(Beginning of DATA)

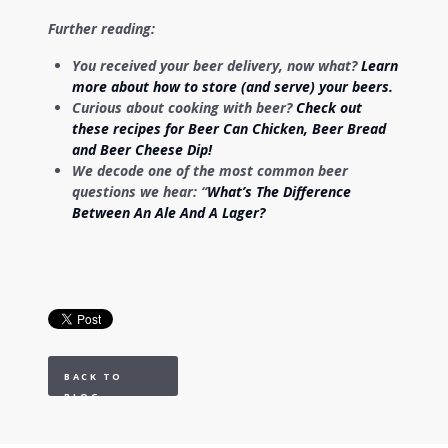
Further reading:
You received your beer delivery, now what?
Learn
more about how to store (and serve) your beers.
Curious about cooking with beer?
Check out
these recipes for Beer Can Chicken, Beer Bread
and Beer Cheese Dip!
We decode one of the most common beer
questions we hear: “
What’s The Difference
Between An Ale And A Lager?
BACK TO
BLOG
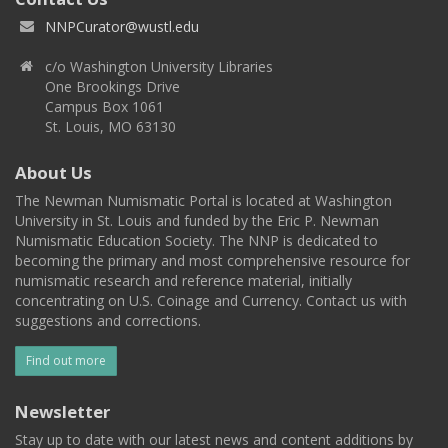
NNPCurator@wustl.edu
c/o Washington University Libraries
One Brookings Drive
Campus Box 1061
St. Louis, MO 63130
About Us
The Newman Numismatic Portal is located at Washington
University in St. Louis and funded by the Eric P. Newman
Numismatic Education Society. The NNP is dedicated to
becoming the primary and most comprehensive resource for
numismatic research and reference material, initially
concentrating on U.S. Coinage and Currency. Contact us with
suggestions and corrections.
Find out more
Newsletter
Stay up to date with our latest news and content additions by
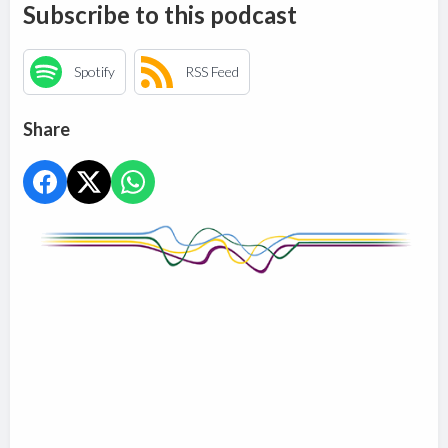
Subscribe to this podcast
Spotify
RSS Feed
Share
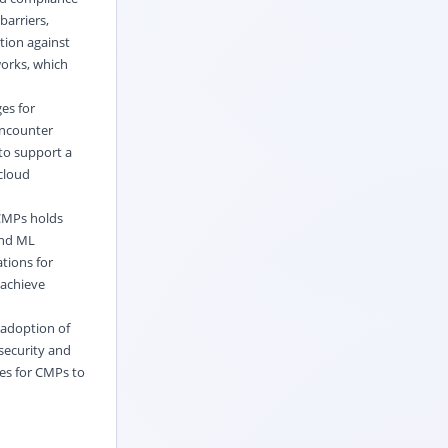
arriers,
tion against
works, which
es for
encounter
to support a
 cloud
 CMPs holds
and ML
tions for
 achieve
 adoption of
security and
ies for CMPs to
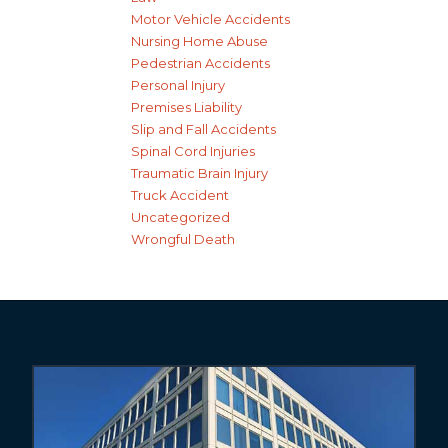
Motor Vehicle Accidents
Nursing Home Abuse
Pedestrian Accidents
Personal Injury
Premises Liability
Slip and Fall Accidents
Spinal Cord Injuries
Traumatic Brain Injury
Truck Accident
Uncategorized
Wrongful Death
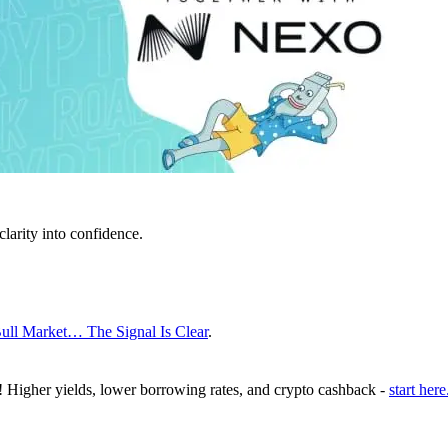
clarity into confidence.
ull Market… The Signal Is Clear
.
! Higher yields, lower borrowing rates, and crypto cashback -
start here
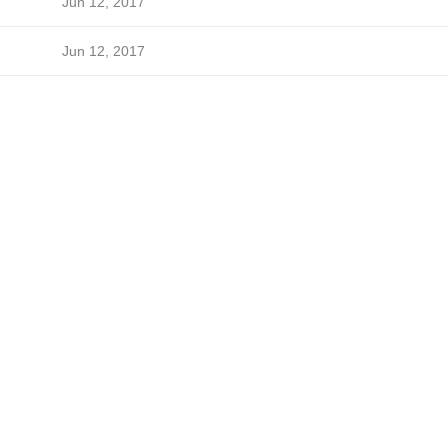
Jun 12, 2017
Jun 12, 2017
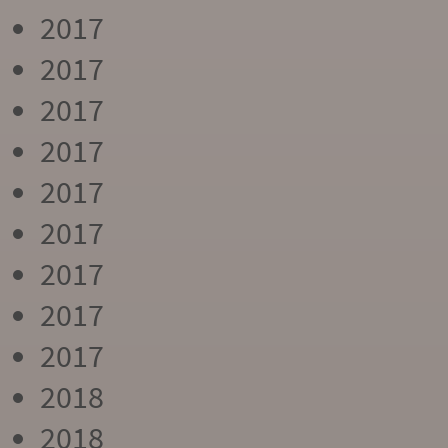
2017
2017
2017
2017
2017
2017
2017
2017
2017
2018
2018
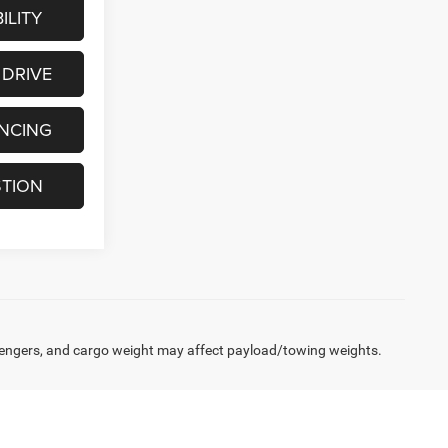
ILITY
 DRIVE
ANCING
STION
engers, and cargo weight may affect payload/towing weights.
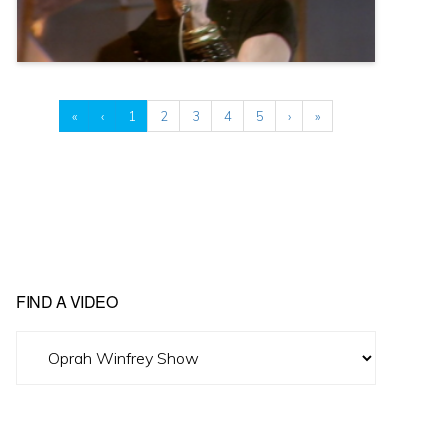
«
‹
1
2
3
4
5
›
»
FIND A VIDEO
Find
A
Video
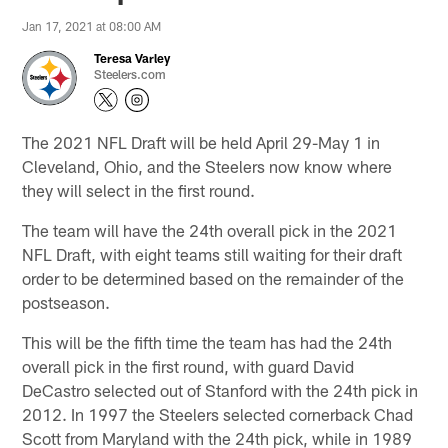
Jan 17, 2021 at 08:00 AM
Teresa Varley
Steelers.com
The 2021 NFL Draft will be held April 29-May 1 in
Cleveland, Ohio, and the Steelers now know where
they will select in the first round.
The team will have the 24th overall pick in the 2021
NFL Draft, with eight teams still waiting for their draft
order to be determined based on the remainder of the
postseason.
This will be the fifth time the team has had the 24th
overall pick in the first round, with guard David
DeCastro selected out of Stanford with the 24th pick in
2012. In 1997 the Steelers selected cornerback Chad
Scott from Maryland with the 24th pick, while in 1989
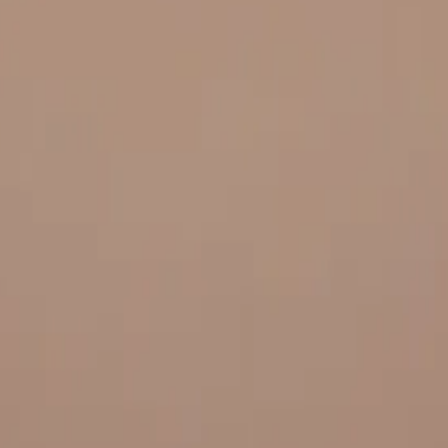
 and quality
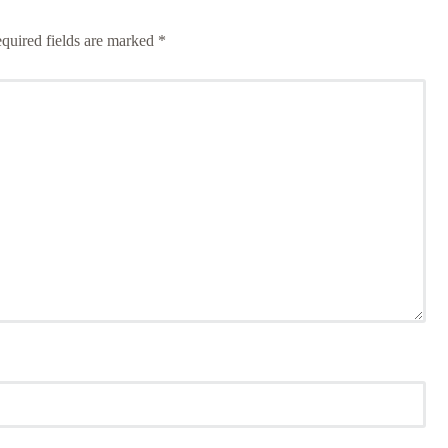
quired fields are marked
*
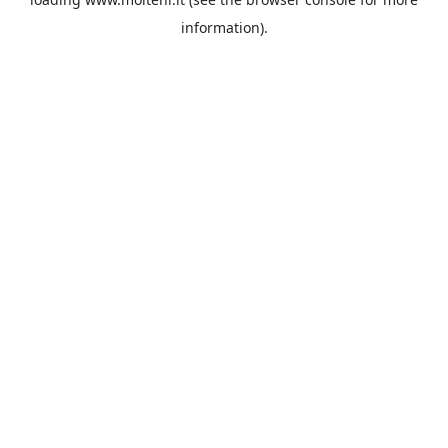
information).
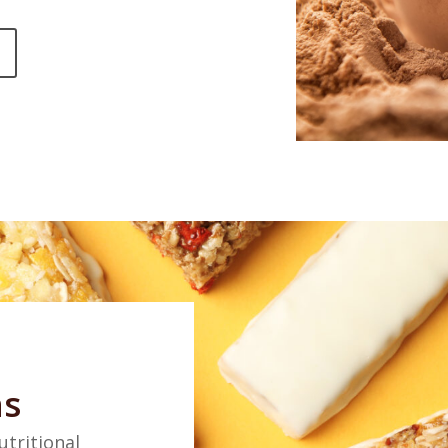
ns
utritional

(End of DATA)

■ **JOB**
Only the pictures are to be left out, and all of the data must otherwise be transcribed exactly.

■ **EXERCISE OUTPUT**
Further reading:
You received your beer delivery, now what?
Learn
more about how to store (and serve) your beers.
Curious about cooking with beer?
Check out
these recipes for Beer Can Chicken, Beer Bread
and Beer Cheese Dip!
We decode one of the most common beer
questions we hear: “
What’s The Difference
Between An Ale And A Lager?
BACK TO
BLOG
NNPCurator@wustl.edu
c/o Washington University Libraries
One Brookings Drive
Campus Box 1061
St. Louis, MO 63130
About Us
The Newman Numismatic Portal is located at Washington
University in St. Louis and funded by the Eric P. Newman
Numismatic Education Society. The NNP is dedicated to
becoming the primary and most comprehensive resource for
numismatic research and reference material, initially
concentrating on U.S. Coinage and Currency. Contact us with
suggestions and corrections.
Find out more
Newsletter
Stay up to date with our latest news and content additions by
Subscribe to this podcast
Spotify
RSS Feed
Share
arriers,
tion against
works, which
es for
encounter
to support a
 cloud
 CMPs holds
and ML
tions for
 achieve
 adoption of
security and
ies for CMPs to
Motor Vehicle Accidents
Nursing Home Abuse
Pedestrian Accidents
Personal Injury
Premises Liability
Slip and Fall Accidents
Spinal Cord Injuries
Traumatic Brain Injury
Truck Accident
Uncategorized
Wrongful Death
clarity into confidence.
ull Market… The Signal Is Clear
.
! Higher yields, lower borrowing rates, and crypto cashback -
start here
Jun 12, 2017
Jun 12, 2017
2017
2017
2017
2017
2017
2017
2017
2017
2017
2018
2018
ILITY
 DRIVE
ANCING
STION
engers, and cargo weight may affect payload/towing weights.
«
‹
1
2
3
4
5
›
»
FIND A VIDEO
Find
A
Video
Jan 17, 2021 at 08:00 AM
Teresa Varley
Steelers.com
The 2021 NFL Draft will be held April 29-May 1 in
Cleveland, Ohio, and the Steelers now know where
they will select in the first round.
The team will have the 24th overall pick in the 2021
NFL Draft, with eight teams still waiting for their draft
order to be determined based on the remainder of the
postseason.
This will be the fifth time the team has had the 24th
overall pick in the first round, with guard David
DeCastro selected out of Stanford with the 24th pick in
2012. In 1997 the Steelers selected cornerback Chad
Scott from Maryland with the 24th pick, while in 1989
 and quality
quired fields are marked
*
information).
ns
utritional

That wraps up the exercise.